Vessels already fitted with EGCS: Profit share provisions

Given the price of compliant fuel remains unknown, another provision that provides a means by which owners can share in some of the financial benefits of presenting charterers with a scrubber-fitted vessel is a profit share provision.

In certain instances, it would be commercially justifiable for owners to negotiate additional contribution from charterers where they deliver scrubber-fitted vessels (whether new-build or retrofit) under a time charter.

Rather than simply raise hire rates, which may not be commercially viable to attract the right business, the parties can agree a type of profit share linked to the fuel spread price between compliant and non-compliant fuel over the course of the charter. This in turn may permit a closer tracking of the true financial benefit of trading with a scrubber-fitted vessel. Some example wording:

"Vessel will be delivered fitted with an open loop type sulphur scrubber.

The Charterer shall make a lump-sum profit share payment to the Owner on a quarterly basis.

This lump-sum profit share payment is to be calculated as follows:

Lump-Sum Profit Share Payment = (Total Actual Scrubbed HFO as per vessel's log per quarter) x (Actual Fuel Spread per quarter) x 45%

It is agreed that Actual Fuel Spread is to be defined as: the average of IMO 2020 compliant Singapore Platts Marine Gasoil 0.1% index price over that quarter and the actual non-compliant HFO price over that quarter."

A working example applying the above formula:

If Total Actual Scrubbed HFO in a particular quarter = 1500mt

If Actual Fuel Spread over the same quarter = 300mt

Then the calculation for the Lump-Sum Profit Share Payment to Owners for that quarter is

US$202,500.00 = (1500) x (300) x 45%

There are, of course, many other potential variations for this type of provision. For example, rather than link the profit share to actual HFO consumption, the parties could agree up front that a fixed amount for annual consumption should be used in the calculation, say, based on an historical average or estimated basis.

This could provide better protection to owners where they will not be reliant on the vessel actually burning sufficient amounts of non-compliant fuel to achieve a lump-sum profit share payment.

Where owners are relying on these lump-sum payments as a return on their investment in a scrubber (owing to a speculative retrofit of the vessel in question), this would be a particularly important requirement to assist with meeting their financing obligations.

Key takeaways

To gain an edge over competitors in this space, commercial parties will need a little more creativity in what will likely be an uncertain and testing time for key industry stakeholders as we approach the effective date of 1 January 2020.

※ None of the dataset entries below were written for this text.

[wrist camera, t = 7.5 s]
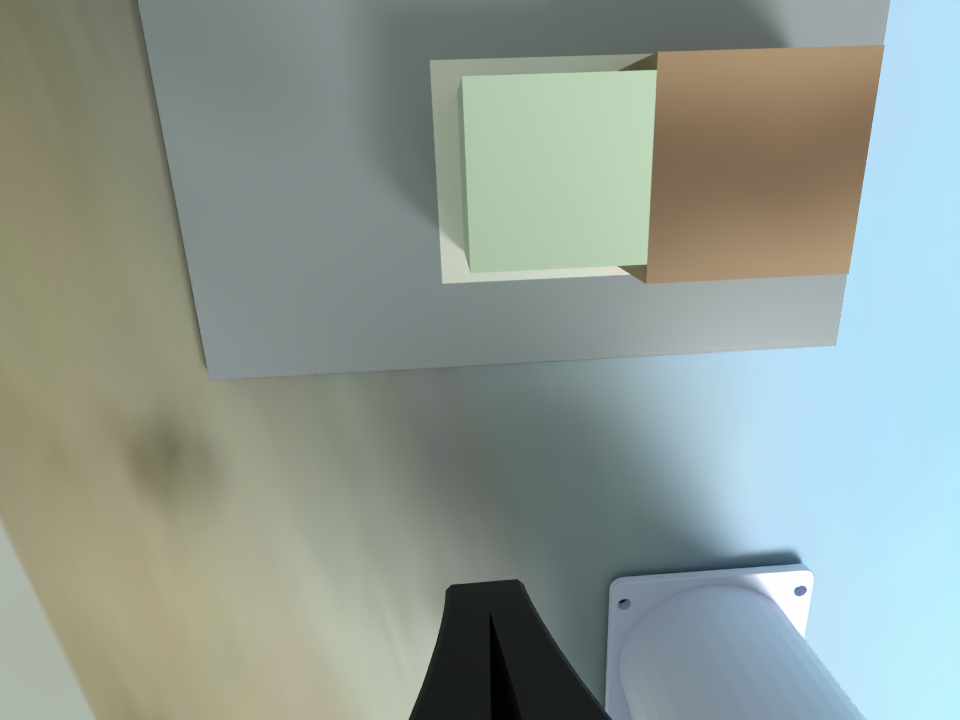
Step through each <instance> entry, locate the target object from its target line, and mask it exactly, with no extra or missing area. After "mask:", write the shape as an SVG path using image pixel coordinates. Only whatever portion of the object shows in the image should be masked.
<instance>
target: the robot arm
mask: <svg viewBox="0 0 960 720" xmlns="http://www.w3.org/2000/svg"><path fill="white" fill-rule="evenodd" d="M813 581H814V574H813V573H812V571H811V570H810V569H809V568H808V567H807V566H806V565H804V564H791V565H777V566H764V567H750V568H737V569H724V570H710V571H697V572H684V573H670V574H657V575H643V576H630V577H621V578H617V579H616V580H614V581H613V582H612V583H611V585H610V589H609V614H608V640H607V666H606V692H605V710H604V709H603V707H602V706H601V705H600V703H599V702H598V701H597V700H596V698H595V697H594V696H593V694H592V693H591V692H590V691H589V689H588V688H587V687H586V685H585V684H584V683H583V681H582V680H581V678H580V677H579V676H578V674H577V673H576V672H575V670H574V669H573V667H572V666H571V664H570V663H569V661H568V660H567V658H566V657H565V656H564V654H563V653H562V651H561V650H560V648H559V647H558V645H557V644H556V642H555V641H554V639H553V637H552V636H551V634H550V633H549V631H548V629H547V628H546V626H545V624H544V623H543V621H542V619H541V618H540V616H539V614H538V612H537V611H536V609H535V607H534V605H533V603H532V601H531V599H530V597H529V595H528V593H527V591H526V589H525V587H524V584H523V583H521V582H520V581H519V580H518V579H514V580H503V581H491V582H479V583H467V584H455V585H451V586H450V587H449V588H448V589H447V590H446V596H445V606H444V612H443V617H442V622H441V626H440V630H439V634H438V638H437V642H436V645H435V648H434V651H433V655H432V658H431V661H430V664H429V667H428V670H427V673H426V676H425V679H424V682H423V685H422V687H421V690H420V692H419V695H418V698H417V700H416V703H415V705H414V708H413V710H412V713H411V715H410V718H409V720H866V719H865V718H864V716H863V715H862V714H861V712H860V711H859V710H858V708H857V707H856V706H855V704H854V703H853V702H852V701H851V699H850V698H849V697H848V695H847V694H846V693H845V691H844V690H843V689H842V687H841V686H840V685H839V683H838V682H837V681H836V679H835V678H834V677H833V676H832V674H831V673H830V672H829V670H828V669H827V668H826V666H825V665H824V664H823V662H822V661H821V660H820V658H819V657H818V656H817V655H816V653H815V652H814V651H813V649H812V648H811V647H810V645H809V644H808V643H807V641H806V640H805V639H804V635H805V629H806V623H807V617H808V611H809V605H810V599H811V593H812V587H813ZM798 586H800V587H799V588H798V589H795V588H796V587H798ZM622 599H627V600H626V601H625V602H623V603H618V602H619V601H620V600H622Z"/></svg>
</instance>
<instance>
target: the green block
mask: <svg viewBox="0 0 960 720" xmlns="http://www.w3.org/2000/svg"><path fill="white" fill-rule="evenodd" d="M656 79H657V70H641V71H610V72H579V73H548V74H516V75H485V76H462V78H461V81H460V84H459V87H458V91H457V99H458V121H459V143H460V166H461V188H462V210H463V233H464V253H465V256H466V260H467V263H468V267H469V270H470V273H483V272H504V271H524V270H545V269H565V268H585V267H606V266H626V265H647V256H648V237H649V217H650V197H651V178H652V158H653V138H654V119H655V99H656Z"/></svg>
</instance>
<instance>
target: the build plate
mask: <svg viewBox="0 0 960 720" xmlns="http://www.w3.org/2000/svg"><path fill="white" fill-rule="evenodd" d="M889 5H890V0H138V6H139V11H140V16H141V22H142V27H143V32H144V37H145V43H146V48H147V53H148V59H149V64H150V69H151V74H152V80H153V85H154V90H155V95H156V101H157V106H158V111H159V117H160V122H161V127H162V132H163V138H164V143H165V148H166V154H167V159H168V164H169V169H170V175H171V180H172V185H173V191H174V196H175V201H176V206H177V212H178V217H179V222H180V228H181V233H182V238H183V243H184V249H185V254H186V259H187V265H188V270H189V275H190V280H191V286H192V291H193V296H194V302H195V307H196V312H197V317H198V323H199V328H200V333H201V339H202V344H203V349H204V354H205V360H206V365H207V370H208V376H209V381H210V380H228V379H246V378H264V377H282V376H300V375H318V374H335V373H353V372H371V371H389V370H407V369H425V368H443V367H461V366H479V365H497V364H515V363H533V362H551V361H569V360H586V359H604V358H622V357H640V356H658V355H676V354H694V353H712V352H730V351H748V350H766V349H784V348H802V347H820V346H836V341H837V335H838V328H839V322H840V316H841V309H842V303H843V297H844V290H845V284H846V278H847V274H833V275H813V276H794V277H774V278H754V279H735V280H715V281H695V282H675V283H656V284H645V283H644V282H642V281H641V280H639V279H637V278H636V277H634V276H632V275H631V274H629V273H627V272H626V271H624V270H623V269H621V268H619V267H618V266H606V267H585V268H565V269H545V270H524V271H504V272H483V273H470V270H469V267H468V263H467V260H466V256H465V253H464V233H463V210H462V188H461V166H460V143H459V121H458V99H457V91H458V87H459V84H460V81H461V78H462V76H485V75H516V74H548V73H579V72H610V71H618V70H620V69H622V68H624V67H627V66H629V65H631V64H633V63H635V62H637V61H639V60H642V59H644V58H646V57H648V56H650V55H652V54H654V53H657V52H668V51H701V50H733V49H766V48H798V47H831V46H863V45H883V43H884V37H885V30H886V24H887V18H888V11H889Z"/></svg>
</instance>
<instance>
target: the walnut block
mask: <svg viewBox="0 0 960 720" xmlns="http://www.w3.org/2000/svg"><path fill="white" fill-rule="evenodd" d="M883 51H884V45H863V46H831V47H798V48H766V49H733V50H701V51H668V52H657V53H654V54H652V55H650V56H648V57H646V58H644V59H642V60H639V61H637V62H635V63H633V64H631V65H629V66H627V67H624V68H622V69H620V70H618V71H641V70H657V79H656V99H655V119H654V138H653V158H652V178H651V197H650V217H649V237H648V256H647V265H626V266H618V267H619V268H621V269H623V270H624V271H626V272H627V273H629V274H631V275H632V276H634V277H636V278H637V279H639V280H641V281H642V282H644V283H645V284H656V283H675V282H695V281H715V280H735V279H754V278H774V277H794V276H813V275H833V274H849V268H850V261H851V255H852V249H853V242H854V236H855V230H856V223H857V217H858V210H859V204H860V198H861V191H862V185H863V179H864V172H865V166H866V160H867V153H868V147H869V141H870V134H871V128H872V121H873V115H874V109H875V102H876V96H877V90H878V83H879V77H880V71H881V64H882V58H883Z"/></svg>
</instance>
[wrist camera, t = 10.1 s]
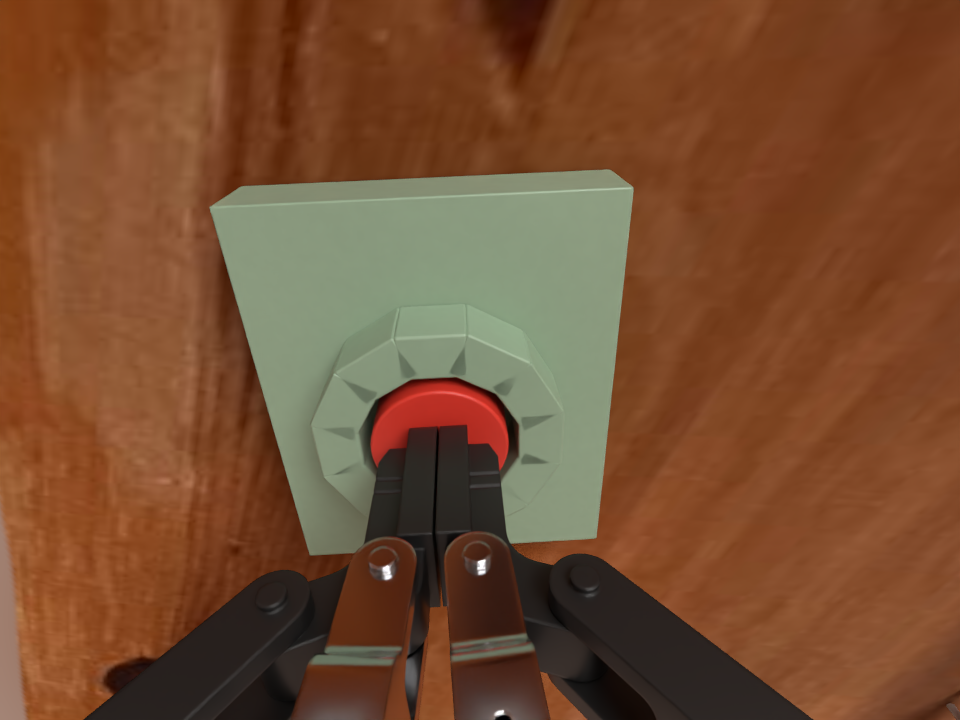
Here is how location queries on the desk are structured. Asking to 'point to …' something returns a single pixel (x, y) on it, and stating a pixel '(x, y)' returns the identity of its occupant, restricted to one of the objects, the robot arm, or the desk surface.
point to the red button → (439, 414)
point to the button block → (434, 328)
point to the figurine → (954, 710)
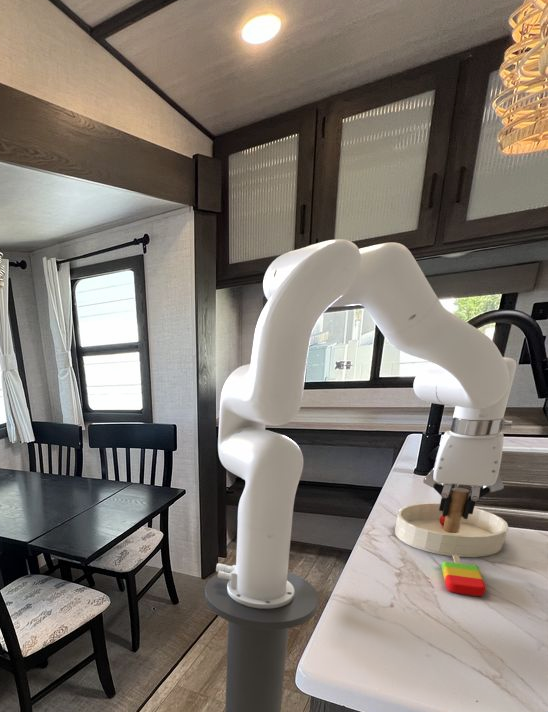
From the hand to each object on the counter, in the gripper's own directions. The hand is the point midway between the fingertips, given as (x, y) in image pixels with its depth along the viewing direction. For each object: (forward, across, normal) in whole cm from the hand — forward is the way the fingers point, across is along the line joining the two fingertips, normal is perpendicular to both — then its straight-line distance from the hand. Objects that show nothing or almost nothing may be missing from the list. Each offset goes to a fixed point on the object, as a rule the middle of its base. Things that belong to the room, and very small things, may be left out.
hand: (454, 514), depth 96 cm
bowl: (+7, 0, -4) cm, 8 cm away
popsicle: (+7, -2, +14) cm, 16 cm away
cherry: (+5, 0, -9) cm, 10 cm away
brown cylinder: (+4, 0, 0) cm, 4 cm away
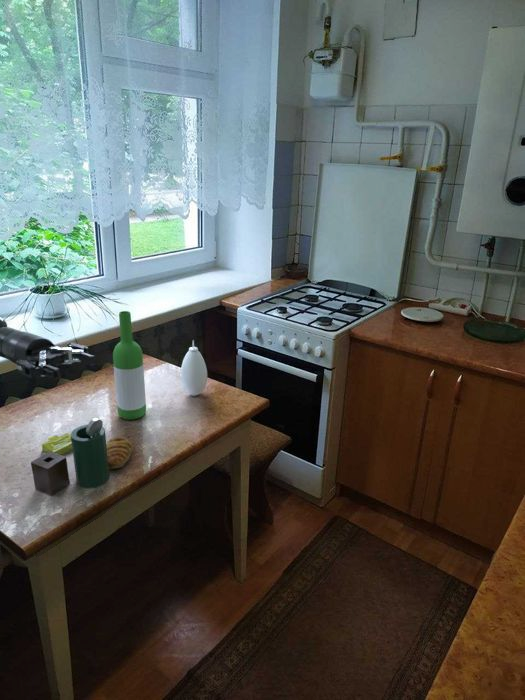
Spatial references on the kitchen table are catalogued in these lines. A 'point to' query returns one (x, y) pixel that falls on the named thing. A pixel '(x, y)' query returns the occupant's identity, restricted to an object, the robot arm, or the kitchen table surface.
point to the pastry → (118, 452)
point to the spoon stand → (50, 473)
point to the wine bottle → (129, 372)
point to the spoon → (94, 427)
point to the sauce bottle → (193, 372)
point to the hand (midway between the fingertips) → (76, 367)
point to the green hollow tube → (90, 457)
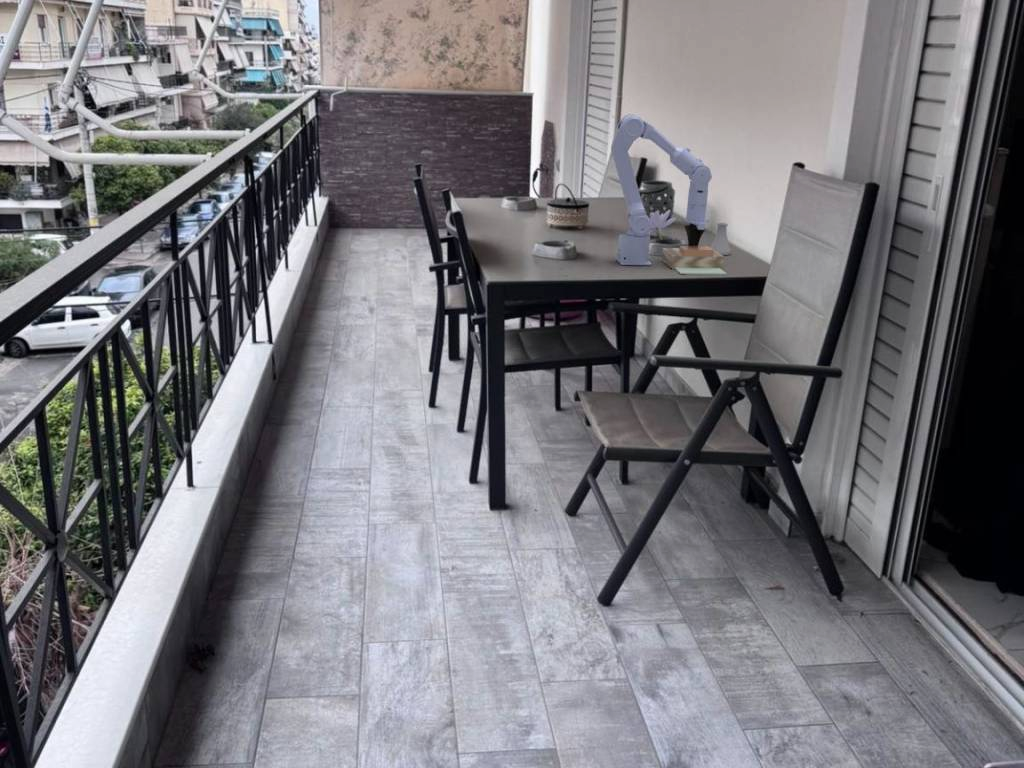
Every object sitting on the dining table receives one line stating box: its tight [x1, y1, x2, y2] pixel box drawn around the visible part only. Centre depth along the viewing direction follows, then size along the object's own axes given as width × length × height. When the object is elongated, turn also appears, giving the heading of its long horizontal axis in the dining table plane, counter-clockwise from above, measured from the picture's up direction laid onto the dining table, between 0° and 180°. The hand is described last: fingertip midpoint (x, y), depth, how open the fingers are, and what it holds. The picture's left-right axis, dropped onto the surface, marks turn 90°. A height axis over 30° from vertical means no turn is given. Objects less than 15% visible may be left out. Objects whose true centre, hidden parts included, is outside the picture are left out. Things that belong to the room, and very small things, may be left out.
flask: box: [709, 222, 732, 256], centre depth 299 cm, size 7×7×10 cm
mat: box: [673, 267, 728, 276], centre depth 274 cm, size 14×8×1 cm, turn 94°
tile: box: [679, 245, 714, 257], centre depth 278 cm, size 9×6×2 cm, turn 94°
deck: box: [661, 247, 725, 271], centre depth 282 cm, size 16×12×4 cm
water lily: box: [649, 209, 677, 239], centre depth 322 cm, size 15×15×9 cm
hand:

However, a word of caution for charterers: the commercial wisdom of negotiating these profit share or CAPEX clauses will very much depend on what the rest of the market does and how prices react.

Owners ought to be careful to invest in the right scrubber technology, utilising reliable builders, because, ultimately, any violation of the Annex VI regulation owing to a defective or malfunctioning scrubber could lead to significant fines. Financiers should also be alive to this risk.